Sejak awal diisolasi di RSUD Bima, kondisi yang bersangkutan dinilai kurang membaik. Namun secara perlahan-lahan, kondisinya pulih atas kerja keras tim medis RSUD Bima dalam menanganinya. 

 “Kini secara keseluruhan, kondisi fisiknya sangat membaik. Hasil swab laboratoriumnya menyatakan bahwa yang bersangkutan negatif COVID-19, Alhamdulillah,” kata Chandra.

Lepas dari itu, di tengah bangsa dan negeri ini masih dihadapkan dengan “masalah besar” ini diharapkan agar semua pihak untuk tetap waspada dan mentaati anjuran dari Pemerintah. 

Tujuanya, lebih kepada mengantisipasi agar masyarakat tidak terjangkit oleh COVID-19. “Jaga jarak sekitar satu meter, hindari tempat-tempat ramai, tetaplah di rumah, biasakan dengan pola hidup sehat, jaga kesehatan lingkungan, konsumsi multi vitamin,” katanya.
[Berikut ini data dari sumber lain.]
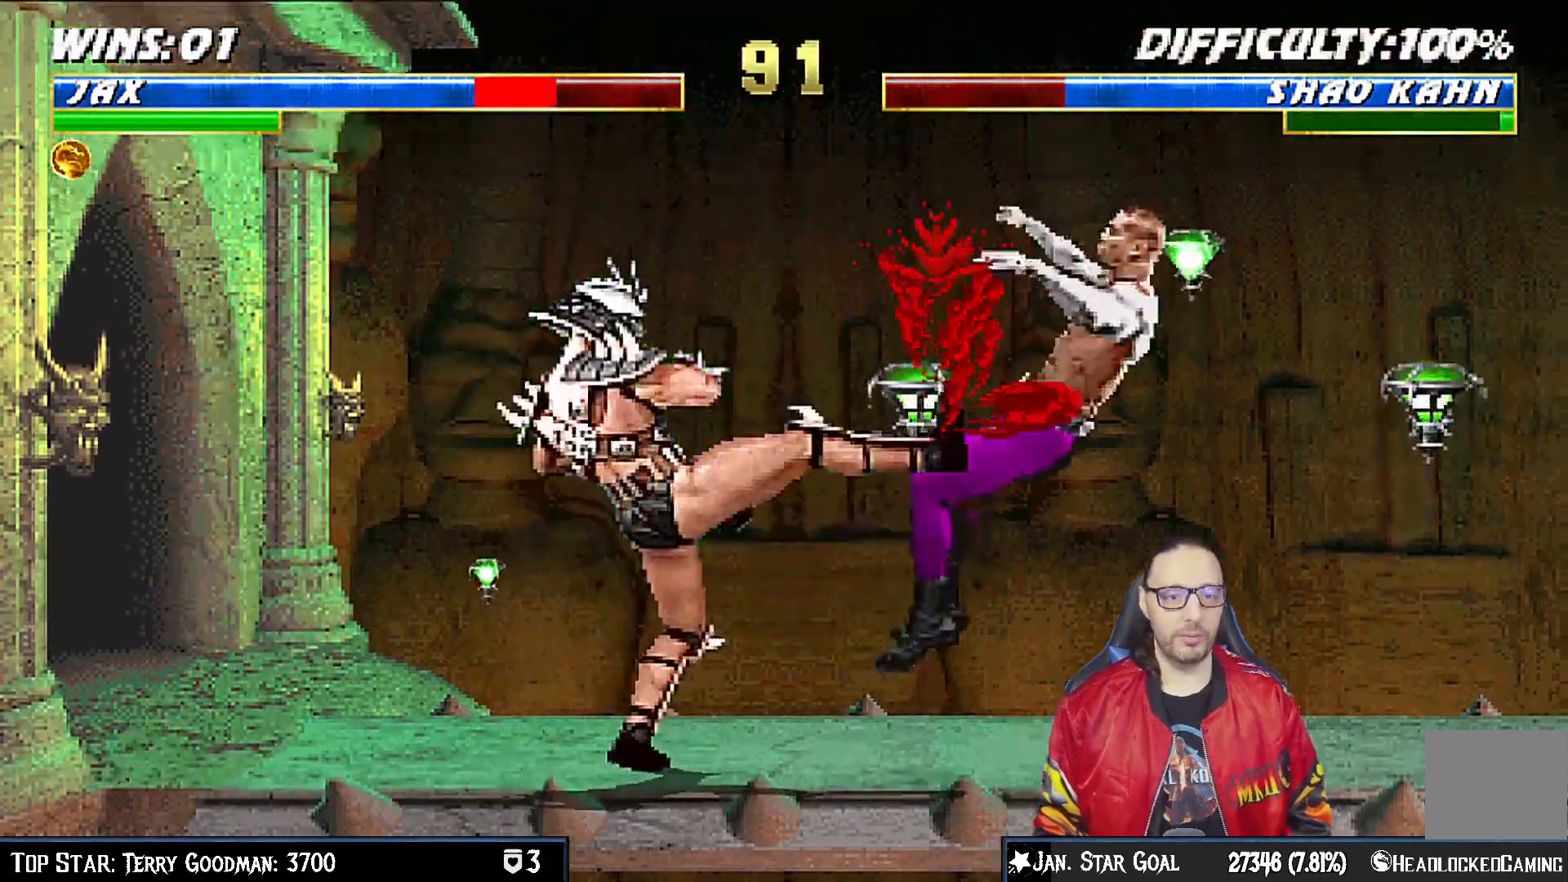
{"dt_ms": 500, "buttons": ["L1", "R1", "DPAD_DOWN", "DPAD_RIGHT"], "left_stick": "center", "right_stick": "center", "events": [[200, "DPAD_DOWN", "up"], [233, "DPAD_RIGHT", "up"], [233, "L1", "up"], [283, "R1", "up"], [317, "DPAD_DOWN", "down"], [317, "DPAD_RIGHT", "down"], [333, "L1", "down"], [367, "R1", "down"]]}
Chandra berharap, masyarakat yang baru datang dari luar daerah terutama di wilayah terjangkit agar segera melaporkan diri kepada Tim Gugus tugas COVID-19 pada masing-masih desa untuk kemudian dilakukan pemantauan secara rutin.

Ia juga menyarankan warga yang berada di perantauan agar tidak pulang kampung pada saat ini karena mudik dapat memicu penyebaran COVID-19.

Untuk memperketat pengawasan dan pemeriksaan terhadap para pendatang khususnya di Kabupaten Bima, Chandra menyatakan bahwa Pemkab Bima telah membangun Posko Pengawasan COVID-19 di perbatasan antara Kabupaten Bima dengan Kabupaten Dompu yakni Desa Rora Kecamatan Mada Pangga. 

Pos Pengwasan COVID-19 yang melibatkan seluruh komponen dalam Tim Gugus COVID-19 Kabupaten Bima ini, diakuinya sudah bekerja secara maksimal sesuai dengan SOP.